A 22nd minute red card was correctly issued for serious foul play resulting from a poorly timed tackle that clearly endangered the safety of an opponent and is done with excessive force.

Video Clip 3:  Columbus at Chivas USA (22:00)

In reviewing the clip, look at the position of the leading leg:  raised off the ground, over the ball with cleats exposed to the opponent.  The tackle is started five yards or further from the opponent and is done in a manner lunging at the opponent and not in an attempt to play the ball.  The referee correctly identifies this action as serious foul play and without hesitation issues a red card.  Note:  this is the first card issued in the game and it is done only 22 minutes into the game.

Taking a Calculated Risk

One of the points of emphasis this season is flow and the associated risk taking referees take in allowing the game to proceed when minor or trifling offenses have been identified.  Applying advantage and taking risks requires the ability to identify clear and effective opportunities to advance the ball.  The further the attacking team is in their defensive third, the more risk a referee is taking by allowing flow as the potential for a clear and effective advantage materializing is minimized.
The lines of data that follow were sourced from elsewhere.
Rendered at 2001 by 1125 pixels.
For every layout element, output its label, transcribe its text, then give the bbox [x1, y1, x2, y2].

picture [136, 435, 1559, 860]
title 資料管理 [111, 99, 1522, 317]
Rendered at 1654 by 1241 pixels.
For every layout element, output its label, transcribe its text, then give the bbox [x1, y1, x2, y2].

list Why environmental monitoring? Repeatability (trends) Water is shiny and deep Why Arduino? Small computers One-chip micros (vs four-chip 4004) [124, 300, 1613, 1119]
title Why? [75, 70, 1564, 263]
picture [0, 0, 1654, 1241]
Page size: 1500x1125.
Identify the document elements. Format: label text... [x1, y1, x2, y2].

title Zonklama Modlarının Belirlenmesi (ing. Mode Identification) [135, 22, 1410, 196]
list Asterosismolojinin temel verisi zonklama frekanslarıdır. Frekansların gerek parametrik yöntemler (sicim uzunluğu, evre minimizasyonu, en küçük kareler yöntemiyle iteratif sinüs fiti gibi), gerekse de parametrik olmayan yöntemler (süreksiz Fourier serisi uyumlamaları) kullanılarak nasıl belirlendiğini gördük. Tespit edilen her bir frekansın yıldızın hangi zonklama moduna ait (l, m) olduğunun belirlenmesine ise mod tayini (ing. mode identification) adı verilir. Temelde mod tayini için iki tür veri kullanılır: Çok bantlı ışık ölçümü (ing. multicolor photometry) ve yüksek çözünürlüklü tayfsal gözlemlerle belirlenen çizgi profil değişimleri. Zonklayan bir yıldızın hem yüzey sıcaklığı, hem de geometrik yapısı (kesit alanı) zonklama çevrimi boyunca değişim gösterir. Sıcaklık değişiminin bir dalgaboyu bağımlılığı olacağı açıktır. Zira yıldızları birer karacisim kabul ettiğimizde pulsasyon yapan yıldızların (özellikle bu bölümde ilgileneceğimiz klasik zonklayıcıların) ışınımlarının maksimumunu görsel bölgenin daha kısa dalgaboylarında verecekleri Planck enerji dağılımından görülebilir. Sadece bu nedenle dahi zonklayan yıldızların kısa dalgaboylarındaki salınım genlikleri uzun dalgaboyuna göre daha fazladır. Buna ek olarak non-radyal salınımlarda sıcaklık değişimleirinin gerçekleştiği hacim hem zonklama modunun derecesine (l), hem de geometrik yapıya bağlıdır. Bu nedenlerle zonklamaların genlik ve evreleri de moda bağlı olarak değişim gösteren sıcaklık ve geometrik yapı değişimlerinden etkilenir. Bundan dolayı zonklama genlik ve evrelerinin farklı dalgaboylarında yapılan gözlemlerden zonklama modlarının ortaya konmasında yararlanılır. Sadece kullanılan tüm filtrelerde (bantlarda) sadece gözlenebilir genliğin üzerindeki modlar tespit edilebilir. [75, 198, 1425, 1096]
Video Clip 4:  FC Dallas at Colorado (43:40, second half)

Watch as the referee applies two advantages in the defensive third.  Both result in the attacking team being able to continue with the flow of the game and keep an effective attack progressing.  After the first foul and advantage, the referee signals his application of the advantage and then exhibits the confidence to allow a second potential foul go unpunished as the player with the ball has the skill, pace, and space to continue toward the opponent’s goal.


Mass Confrontation and Persistent Infringement Against a Specific Opponent

Officials are asked to deal with situations of “mass confrontation” (in either form) in a more proactive manner ensuring situations do not escalate.  Additionally, referees are asked to work hard to identify cases of persistent infringement against a specific player.  Referees should protect the players who are on the receiving end of multiple fouls in a game as a result of their possessing a skill or technical asset that teams cannot contain without fouling.